News Feature | August 18, 2016

Audit Reveals Dangerous Sewage Practices By United Nations

Sara Jerome

By Sara Jerome,
@sarmje

An internal report conducted by the United Nations indicates that the organization may be worsening the public health crisis in Haiti through unhealthy sewage practices.

“The United Nations uncovered serious sanitation failures in its Haiti peacekeeping mission just a month after a deadly cholera outbreak erupted in the country, killing thousands, a leaked report has revealed,” The Guardian reported.

Fox News reported that UN peacekeepers mishandled sewage in a variety of ways, citing an internal audit conducted by the UN:

  • poured inadequately-treated sewage wastewater into Haitian public canals;
  • ignored urgent laboratory warnings that some of the tainted liquid contained fecal contamination, as well as other indicators that it was improperly cleansed;
  • ignored maintenance of water treatment plants at U.N. peacekeeper camps;
  • failed to inspect water treatment plants, as well as septic tanks, as required;
  • skipped vital chlorination of wastewater treatment sites and other disposal facilities;
  • left abandoned camps laden with garbage and sometimes with toilets and septic tanks overflowing with human waste;
  • failed to demand proof that contractors disposing of human sewage from peacekeeping latrines were actually depositing their cargos, as required, in government-approved dumping sites;
  • allowed a garbage contractor, sometimes using substandard trucks that spilled parts of their load, to dump material at unauthorized open sites, including one close to a local water supply.

The audits conclusions may increase pressure on the UN to address its role in Haiti’s cholera crisis, according to The Guardian.

“The UN is currently facing a lawsuit from 1,500 Haitians who blame the world organization for negligently allowing peacekeepers from Nepal to carry the disease into the country, months after Haiti was devastated by an earthquake,” the report said.

According to NPR, the UN has received thousands of complaints from Haiti residents who say the cholera epidemic has affected their families.
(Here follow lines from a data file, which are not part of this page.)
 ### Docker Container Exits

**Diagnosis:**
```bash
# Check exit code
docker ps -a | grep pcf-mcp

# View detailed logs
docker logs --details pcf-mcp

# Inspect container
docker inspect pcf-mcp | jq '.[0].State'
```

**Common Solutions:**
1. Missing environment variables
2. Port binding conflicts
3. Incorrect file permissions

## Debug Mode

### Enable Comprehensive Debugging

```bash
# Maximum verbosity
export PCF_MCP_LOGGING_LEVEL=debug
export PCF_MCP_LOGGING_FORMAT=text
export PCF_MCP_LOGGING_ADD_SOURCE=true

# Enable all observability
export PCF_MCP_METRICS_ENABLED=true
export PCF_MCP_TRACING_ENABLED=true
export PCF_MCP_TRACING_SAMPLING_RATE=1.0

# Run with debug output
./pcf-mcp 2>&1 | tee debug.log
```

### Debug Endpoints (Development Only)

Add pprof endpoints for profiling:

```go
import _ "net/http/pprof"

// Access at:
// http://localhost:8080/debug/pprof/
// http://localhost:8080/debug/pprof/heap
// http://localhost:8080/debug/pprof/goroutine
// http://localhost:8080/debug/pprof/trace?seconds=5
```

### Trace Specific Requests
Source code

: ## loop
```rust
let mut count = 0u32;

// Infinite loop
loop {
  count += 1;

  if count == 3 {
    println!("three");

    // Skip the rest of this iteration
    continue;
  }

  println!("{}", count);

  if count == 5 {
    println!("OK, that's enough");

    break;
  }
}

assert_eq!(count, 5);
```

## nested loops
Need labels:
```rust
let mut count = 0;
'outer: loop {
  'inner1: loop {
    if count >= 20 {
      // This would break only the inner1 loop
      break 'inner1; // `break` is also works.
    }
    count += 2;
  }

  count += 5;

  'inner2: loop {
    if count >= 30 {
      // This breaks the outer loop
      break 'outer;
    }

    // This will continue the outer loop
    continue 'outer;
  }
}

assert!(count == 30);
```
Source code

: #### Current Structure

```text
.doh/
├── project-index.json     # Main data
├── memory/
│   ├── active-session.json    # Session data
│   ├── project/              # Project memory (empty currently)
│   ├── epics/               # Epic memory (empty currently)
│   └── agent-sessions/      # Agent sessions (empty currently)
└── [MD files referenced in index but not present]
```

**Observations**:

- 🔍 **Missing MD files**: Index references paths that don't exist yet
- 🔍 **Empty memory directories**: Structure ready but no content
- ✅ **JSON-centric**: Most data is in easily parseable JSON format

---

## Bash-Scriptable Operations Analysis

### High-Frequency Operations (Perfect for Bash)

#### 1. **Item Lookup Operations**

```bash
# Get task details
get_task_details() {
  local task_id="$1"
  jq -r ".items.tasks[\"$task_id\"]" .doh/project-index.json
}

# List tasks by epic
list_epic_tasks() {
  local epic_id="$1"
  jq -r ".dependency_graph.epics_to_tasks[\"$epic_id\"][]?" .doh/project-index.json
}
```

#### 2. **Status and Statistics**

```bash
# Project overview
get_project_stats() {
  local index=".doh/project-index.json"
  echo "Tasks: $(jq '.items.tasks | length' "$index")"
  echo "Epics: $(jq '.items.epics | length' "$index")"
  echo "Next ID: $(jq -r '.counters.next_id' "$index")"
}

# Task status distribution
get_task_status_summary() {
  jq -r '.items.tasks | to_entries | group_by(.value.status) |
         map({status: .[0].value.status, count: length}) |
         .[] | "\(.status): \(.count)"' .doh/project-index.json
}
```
Many argue that the UN should compensate Haiti’s afflicted.

“One letter was from Jean-Clair Desir, a student who lost his mother to cholera early in the outbreak. ‘President, Members of the United Nations Security Council and all other responsible, I lift my head to look at the sky so I may strongly salute you,’ he wrote. ‘I know you are promoting human rights and respect, [but] in fact ... you refused to compensate us; that is bad,’” the report said.